Texto apresentado:
--*--
Vendado, sente e entende mais a aflição da cegueira. Nada é
mais nítido que o clarão absurdo que não o faz enxergar; Preso a uma cadeira de rodas, sente a penúria da locomoção de
uma forma que nunca imaginou passar. Alguns passos tão fáceis agora são dispendiosos
em energia. O cansaço parece tão grande e absurdo em andar.
Sem ouvir, entende o silêncio. Monstro que mora em meio aos
efeitos de sonoplastia e gritos e se silencia. Sente o incomodo de não entender
o que dizem e a música que tanto lhe fez bem e que lhe serviu de fuga, não
existe mais. Agora só sente as vibrações do som pelo corpo durante o dia.
A voz estremece. Ao abrir a boca nada saia. O silêncio volta
como carrasco que é. Não existem mais palavras de amor, aconchego. Não há mais
como cantar o mundo em contos. Ninguém vai ouvir seu grito de arrego.
Preso nessa vida miserável, sem carro do ano, emprego
estável e de boa remuneração. Tudo acaba como começa, de forma imprevisível (e sem
admiração). O planejamento como sempre falhou em seguir o que foi estudado. O
que era tudo, senão reflexo de sua posição social? Seus direitos são garantidos
pelo dinheiro trabalhado. Seu respeito pelo status. Descascaram a personagem e
encontraram a figura humana (só e arrasado) .
--*--
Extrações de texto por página
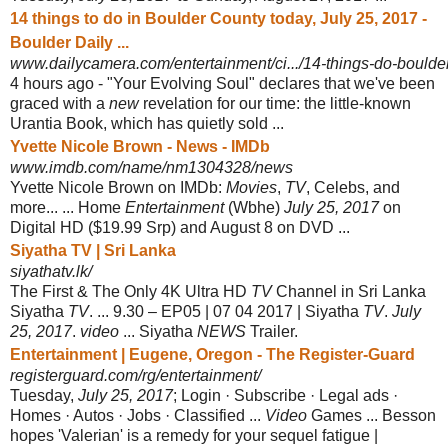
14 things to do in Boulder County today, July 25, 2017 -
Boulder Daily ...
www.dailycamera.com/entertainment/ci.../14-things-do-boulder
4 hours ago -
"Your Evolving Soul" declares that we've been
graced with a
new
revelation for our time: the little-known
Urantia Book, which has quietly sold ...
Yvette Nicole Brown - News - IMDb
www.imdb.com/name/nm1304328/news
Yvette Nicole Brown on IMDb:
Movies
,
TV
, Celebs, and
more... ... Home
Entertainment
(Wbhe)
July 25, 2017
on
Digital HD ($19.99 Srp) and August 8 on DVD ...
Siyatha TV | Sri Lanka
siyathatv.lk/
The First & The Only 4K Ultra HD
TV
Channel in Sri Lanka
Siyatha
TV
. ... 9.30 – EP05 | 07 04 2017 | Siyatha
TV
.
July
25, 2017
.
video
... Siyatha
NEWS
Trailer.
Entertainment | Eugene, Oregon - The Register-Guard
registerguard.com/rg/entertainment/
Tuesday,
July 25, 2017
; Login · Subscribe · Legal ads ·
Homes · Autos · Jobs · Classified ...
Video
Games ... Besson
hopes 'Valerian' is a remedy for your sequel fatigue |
--*--
O que fazer:
#1 Reproduza o trecho do texto sobre a perda dos sentidos e do status, começando em "A voz estremece." e seguindo até "e arrasado) .".
#2 Dê continuidade ao texto sobre a perda dos sentidos e do status a partir do ponto em que ele termina.
Os registros provêm de outra fonte.

Suas respostas:
#1
A voz estremece. Ao abrir a boca nada saia. O silêncio volta
como carrasco que é. Não existem mais palavras de amor, aconchego. Não há mais
como cantar o mundo em contos. Ninguém vai ouvir seu grito de arrego.
Preso nessa vida miserável, sem carro do ano, emprego
estável e de boa remuneração. Tudo acaba como começa, de forma imprevisível (e sem
admiração). O planejamento como sempre falhou em seguir o que foi estudado. O
que era tudo, senão reflexo de sua posição social? Seus direitos são garantidos
pelo dinheiro trabalhado. Seu respeito pelo status. Descascaram a personagem e
encontraram a figura humana (só e arrasado) .

#2
A mente não consegue pensar direito. Os risos e as piadas
não possuem mais graça. A doença lhe parece algo confortável. Dores físicas não
parecem ser tão ruins quanto a que sente na mente como principio da desgraça.
Uma agonia em estar e ser. Dizer e não ter o que falar e sentir deplorável.
Humanos caminhando,
conversando e se interando e para si, e isso parece ter falhado em fazer
sentido. A mente lhe engana, prega peças e hesita em testar seu instinto de
sobrevivência amaldiçoado. O que consta é ausência de sentido. A dor alheia não
parece interessante até sentir na pele. Até se quebrar os ossos. Até perder suor,
sangue e a alma, ainda assim nada compreende.